Misframe

Client-side DNS failover

Published Mar 4, 2017

Client-side DNS failover is one of the coolest things I learned about recently. It’s simple. Instead of having a single A record with one IP, you add additional A records with different IPs, and clients automatically skip over failing servers.

Check out this Webmasters Stack Exchange question: “Using multiple A-records for my domain - do web browsers ever try more than one?”

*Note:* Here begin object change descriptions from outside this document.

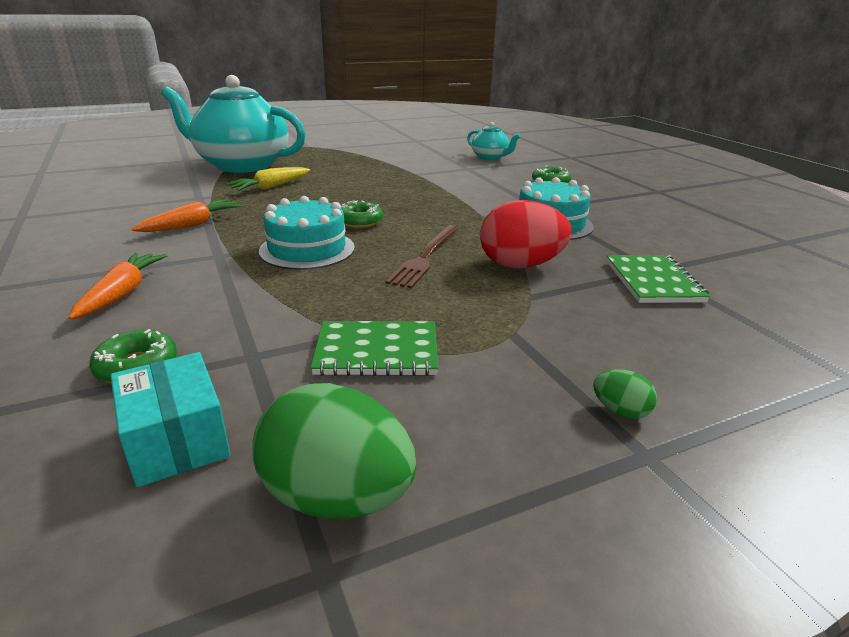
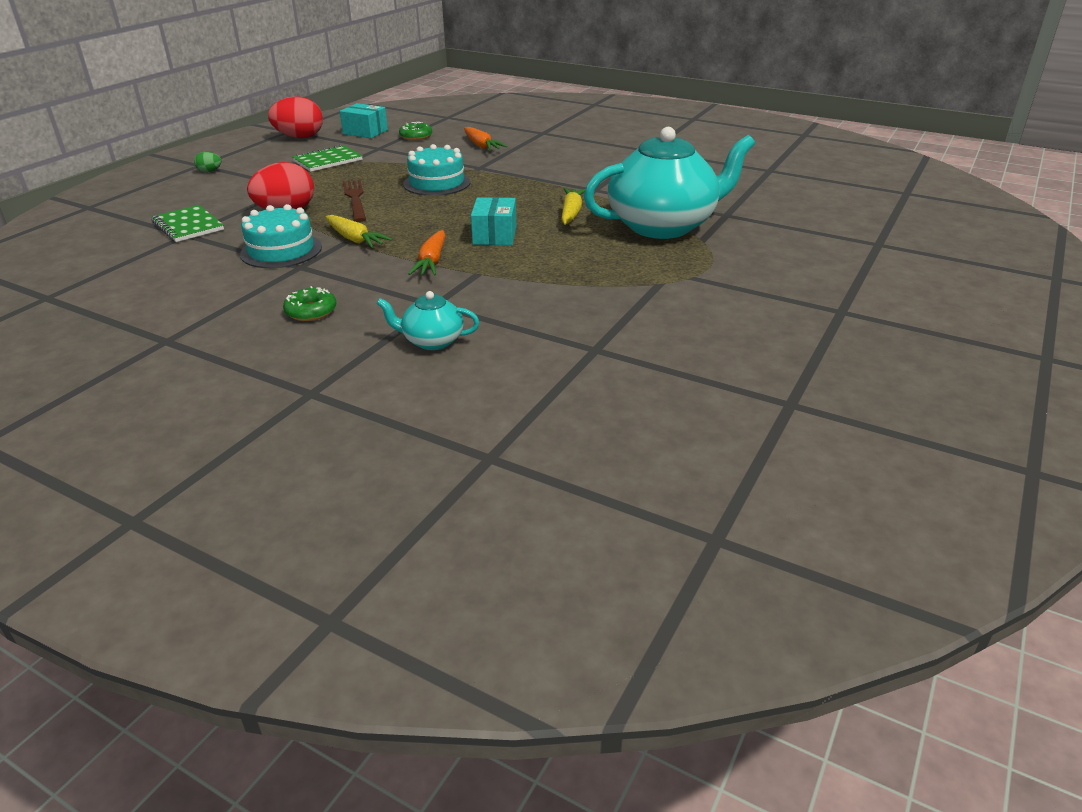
camera: 145 degrees right, 5 degrees up
(191, 225) = (541, 174): orange carrot -> orange carrot (432, 262)
(337, 496) = (299, 137): green egg -> red egg
(359, 222) = (438, 207): green donut -> none
(360, 189) = (494, 235): none -> turquoise box
(475, 215) = (355, 239): none -> yellow carrot

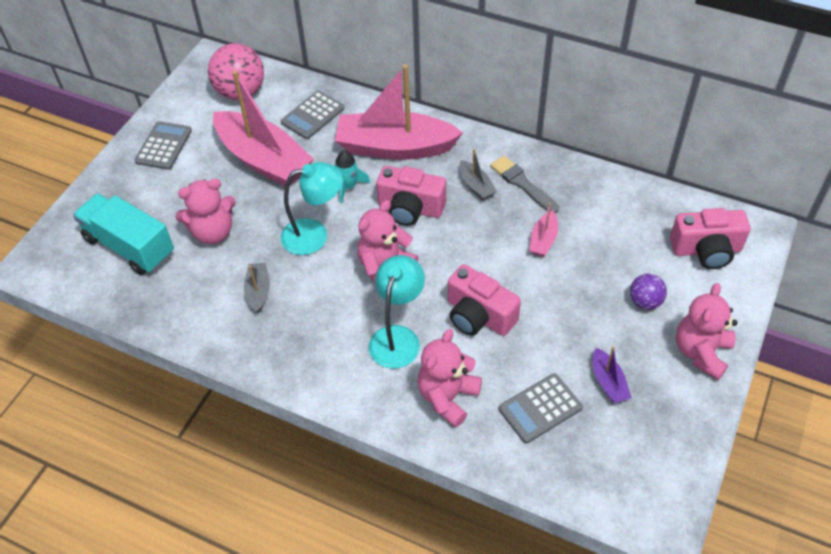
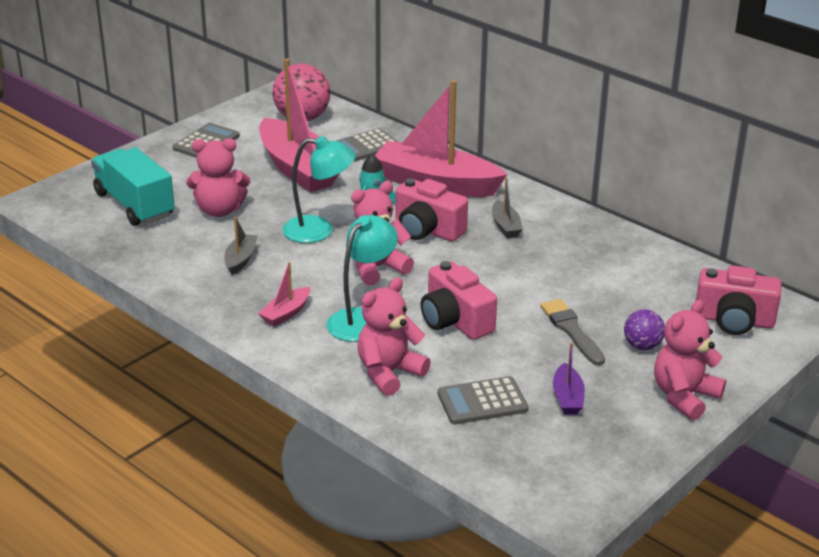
camera: 15 degrees right, 20 degrees down
(522, 183) = (556, 233): grey brush -> grey brush (571, 330)
(543, 240) = (555, 279): pink boat -> pink boat (286, 313)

Pretty much every browser does indeed receive the full list of A records, and does indeed check others if the one it is using fails. You can expect each client to have a 30 second wait when they first try to access a site when a server is down, until it connects to a working address. The browser will then cache which address is working and continue using that one for future requests unless it also fails, then it will have to search through the list again. So 30 second wait on first request, fine thereafter.

For example, let’s look at amazon.com:

$ dig amazon.com
;; QUESTION SECTION:
;amazon.com.			IN	A

;; ANSWER SECTION:
amazon.com.		55	IN	A	54.239.25.192
amazon.com.		55	IN	A	54.239.25.200
amazon.com.		55	IN	A	54.239.17.7
amazon.com.		55	IN	A	54.239.17.6
amazon.com.		55	IN	A	54.239.25.208
amazon.com.		55	IN	A	54.239.26.128

If 54.239.25.192 is down, my browser will automatically try 54.239.25.200, and so on.

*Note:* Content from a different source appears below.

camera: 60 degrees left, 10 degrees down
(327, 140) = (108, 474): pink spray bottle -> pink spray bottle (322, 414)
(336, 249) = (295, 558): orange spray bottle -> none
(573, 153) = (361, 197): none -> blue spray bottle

It’s not just web browsers that can do this. Programs like curl and telnet do it too.

$ telnet amazon.com
Trying 54.239.26.128...
telnet: connect to address 54.239.26.128: Connection refused
Trying 54.239.25.200...
telnet: connect to address 54.239.25.200: Connection refused
Trying 54.239.25.208...
telnet: connect to address 54.239.25.208: Connection refused
Trying 54.239.17.7...
telnet: connect to address 54.239.17.7: Connection refused
Trying 54.239.17.6...
telnet: connect to address 54.239.17.6: Connection refused
Trying 54.239.25.192...
telnet: connect to address 54.239.25.192: Connection refused
telnet: Unable to connect to remote host

If you’re writing your own programs, you can think about using this technique to implement high availability. Go programmers have it easy, as the net package does it automatically and it also supports dual-stack fallback. I’m not sure about other languages1.

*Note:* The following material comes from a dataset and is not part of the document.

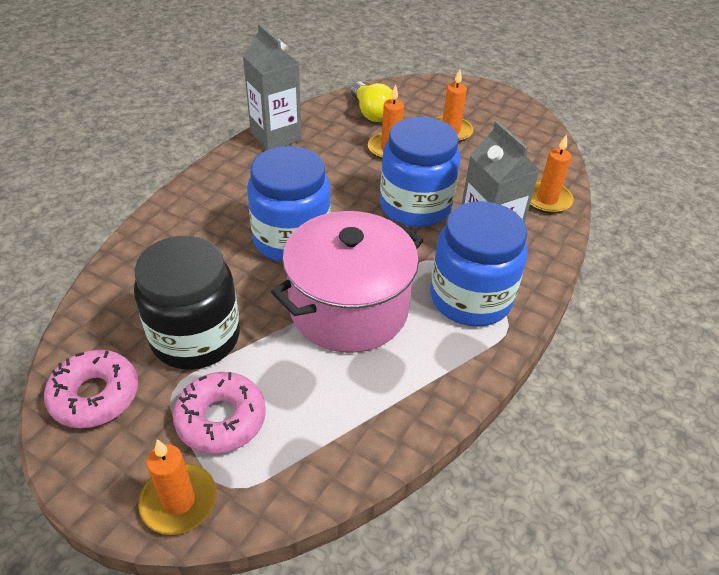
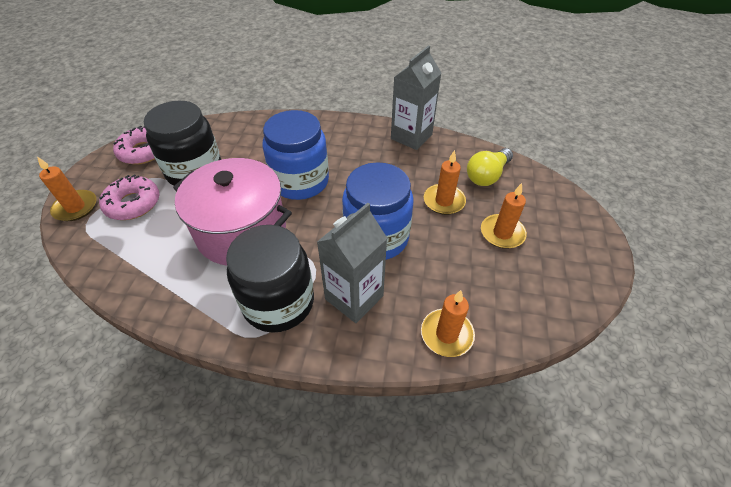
camera: 70 degrees right, 5 degrees up
(470, 298) = (278, 302): blue jar -> black jar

I can see this being useful for analytics services. Browsers will automatically failover to active servers, so you don’t have to do anything fancy at the back-end. Last year, I posted an HA example with a Digital Ocean Floating IP and leader election with my libab library. That approach makes failover transparent to the client, but I think this approach is more elegant. Clients are smart!


  1. I tried to see what Node does and found this issue. Looks like it’s not supported and probably won’t be supported in core.